Michael Hartnett, chief investment strategist of BofAML, said in a statement:
Investors are holding on to more cash, telling us they are bearish growth and bullish US decoupling. Fund managers are signalling that they are starting to price in a hawkish Fed.
Wild West bitcoin
An influential committee of MPs have concluded bitcoin and other cryptocurrencies are a ‘Wild West industry’ and must be regulated for consumer protection. The Treasury Committee identified issues including volatile prices, minimal consumer protection, lack of online security, and use for money laundering. Rather than refer to the instruments as ‘crypto-currencies’, the committee believes their lack of functionality as a currency means they should be called ‘crypto-assets’ instead. It is calling for the city regulator, the Financial Conduct Authority, to regulate them in the future. The committee said:
Crypto-asset investors are currently afforded very little protection from the litany of risks. Namely, there are no formal mechanisms for consumer redress, nor compensation.
Credit card settlement
A number of US banks have agreed to a $6.2bn settlement in a long running case brought by merchants over the fees charged when accepting card payments. Visa, Mastercard, JPMorgan Chase & Co, Citigroup and Bank of America and other banks were part of the settlement agreement. It follows a previously reached settlement of $7.25bn between Visa, Mastercard and merchants in the case, that was subsequently thrown out by a Federal appeals court in 2016. The US Supreme Court last year refused to revive the original settlement deal. It represents the largest all-cash antitrust settlement in the US, although its value was reduced to $5.7bn after around 8,000 retailers opted out. Around 12 million retailers were originally represented by the lawsuit, which accused credit card companies of violating federal antitrust laws by forcing merchants to pay swipe fees and preventing them from directing customers towards other forms of payment.
Dads teaching money habits
Dads are using their passion for tech and gadgetry to help nurture good money habits in their offspring. They are twice as likely as mums to use technology and games to teach their children lessons about money, according to new research from Foresters Friendly Society. The findings reveal that 29% of dads encourage their children to participate in their online and mobile banking activities to help them develop their financial skill-set. By contrast, just 15% of mums are switched on to using tech as a teaching aid. They are also capitalising on children’s love of video games to help build up their kids’ financial confidence, with 23% of fathers opting to use games and videos in the teaching process. This compares to just 9% of mums.
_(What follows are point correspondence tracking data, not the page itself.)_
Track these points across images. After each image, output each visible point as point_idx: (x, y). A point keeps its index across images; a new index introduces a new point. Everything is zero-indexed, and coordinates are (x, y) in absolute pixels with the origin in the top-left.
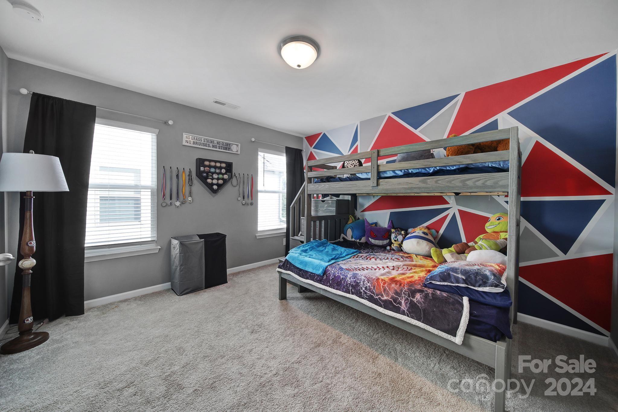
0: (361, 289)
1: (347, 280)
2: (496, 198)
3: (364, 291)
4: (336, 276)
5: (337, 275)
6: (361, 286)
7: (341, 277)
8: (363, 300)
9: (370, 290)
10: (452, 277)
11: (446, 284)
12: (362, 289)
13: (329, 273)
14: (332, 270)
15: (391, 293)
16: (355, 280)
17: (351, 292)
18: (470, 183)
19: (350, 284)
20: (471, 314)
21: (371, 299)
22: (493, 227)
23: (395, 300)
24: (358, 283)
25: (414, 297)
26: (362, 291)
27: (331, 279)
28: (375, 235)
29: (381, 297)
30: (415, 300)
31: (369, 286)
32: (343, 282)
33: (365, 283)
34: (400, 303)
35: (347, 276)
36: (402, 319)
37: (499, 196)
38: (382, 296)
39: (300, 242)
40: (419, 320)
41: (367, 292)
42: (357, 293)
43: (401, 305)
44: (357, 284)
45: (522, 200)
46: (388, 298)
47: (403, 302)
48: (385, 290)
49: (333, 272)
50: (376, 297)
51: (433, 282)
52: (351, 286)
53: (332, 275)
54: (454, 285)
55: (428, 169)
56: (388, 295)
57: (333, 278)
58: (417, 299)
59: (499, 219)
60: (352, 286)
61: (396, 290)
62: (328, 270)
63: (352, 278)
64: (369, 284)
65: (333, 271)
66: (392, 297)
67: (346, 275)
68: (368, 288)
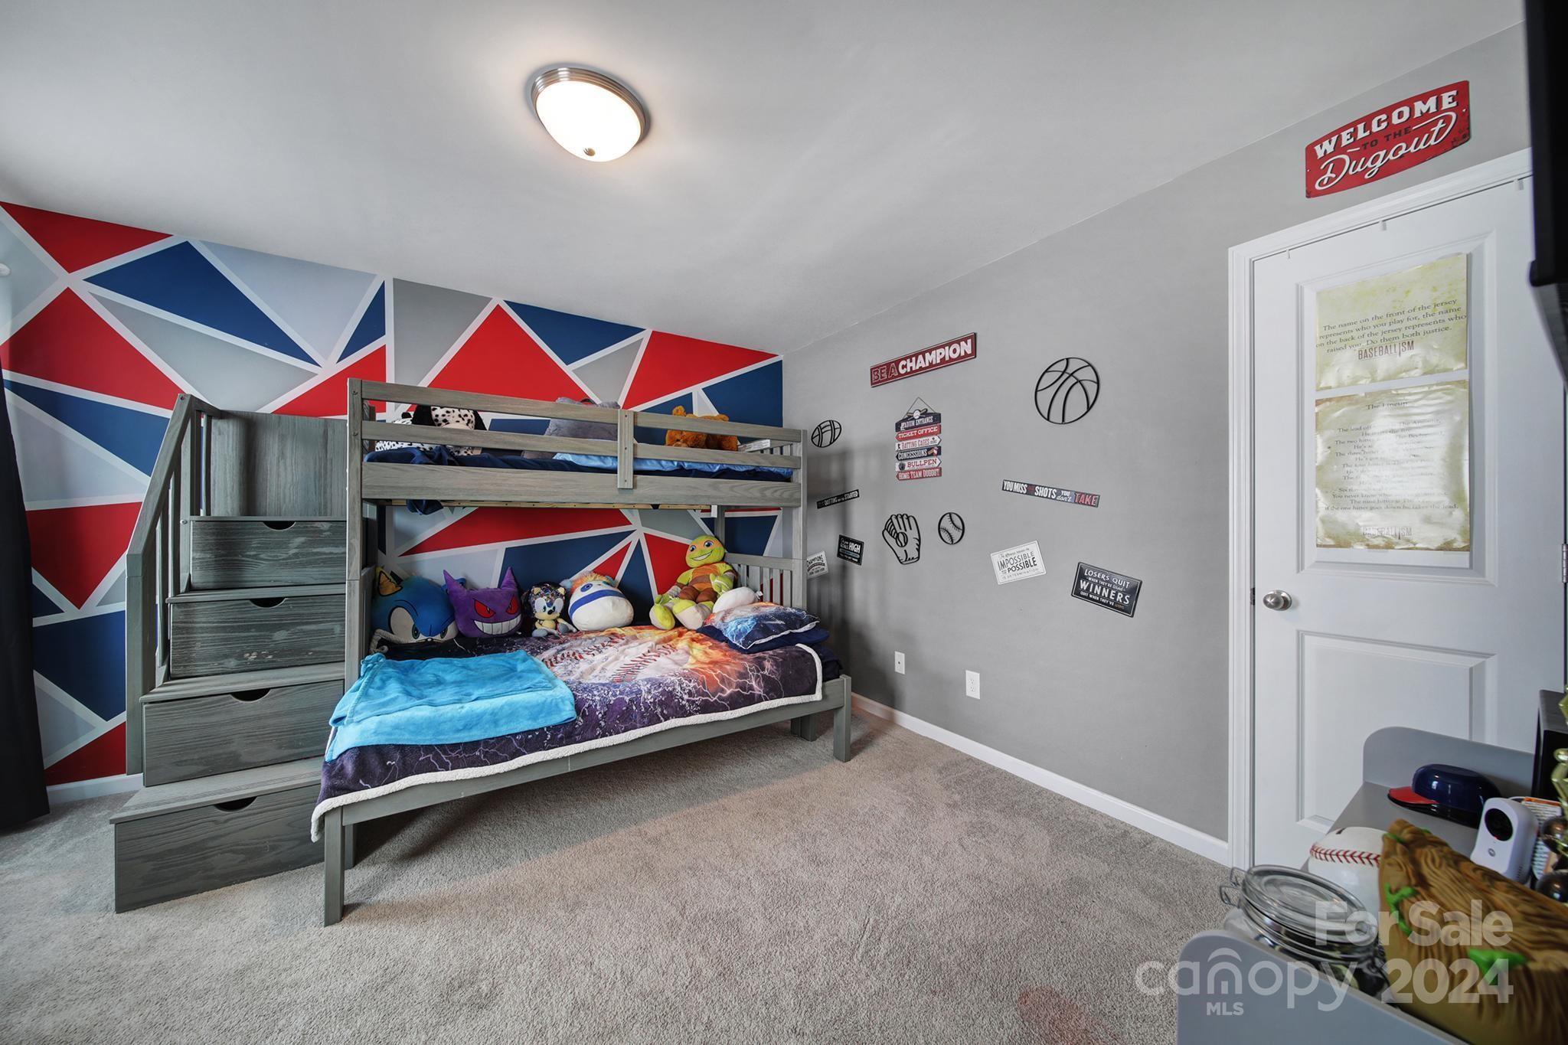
0: (681, 700)
1: (644, 698)
2: (691, 512)
3: (688, 701)
4: (612, 702)
5: (614, 701)
6: (679, 694)
7: (627, 699)
8: (692, 717)
9: (700, 693)
10: (771, 628)
11: (771, 638)
12: (683, 699)
13: (590, 706)
14: (595, 696)
15: (734, 680)
16: (661, 689)
17: (662, 718)
18: (768, 493)
19: (654, 703)
20: (820, 657)
21: (706, 708)
22: (705, 557)
23: (743, 687)
24: (671, 692)
25: (763, 669)
26: (684, 702)
27: (600, 715)
28: (489, 612)
29: (721, 694)
30: (766, 672)
31: (695, 687)
32: (634, 708)
33: (685, 685)
34: (751, 688)
35: (640, 690)
36: (762, 708)
37: (695, 510)
38: (723, 691)
39: (235, 699)
40: (779, 697)
41: (695, 699)
42: (676, 712)
43: (753, 690)
44: (671, 695)
45: (726, 516)
46: (731, 690)
47: (754, 683)
48: (723, 681)
49: (597, 698)
50: (714, 699)
51: (757, 642)
52: (660, 705)
53: (598, 707)
54: (779, 635)
55: (711, 467)
56: (730, 685)
57: (605, 713)
58: (768, 669)
59: (709, 545)
60: (661, 703)
61: (739, 672)
62: (583, 701)
63: (655, 689)
64: (692, 684)
65: (599, 696)
66: (738, 686)
67: (635, 689)
68: (694, 691)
Paul Osborn, Chief Executive for Foresters Friendly Society, said:
Money habits start to become established by the age of seven, so it’s important to supplement regular conversations about money-saving with real life practice. Embracing digital technology and video games is certainly a fun and simple way of getting those important life lessons across but there are many other ways to do this, such as rewarding tasks with pocket money or setting up piggy banks.
Saving early and regularly is a great habit to get in to, but it’s also a crucial life lesson and often required to safeguard children’s futures. There is a range of saving vehicles available today, for example, the flexibility of the Junior ISA means children can save up for birthdays or Christmas spends and know their money is being kept safe. It also offers a simple, tax-efficient way to invest for your offspring’s’ tomorrow – a great way to give them a helping hand when the time comes.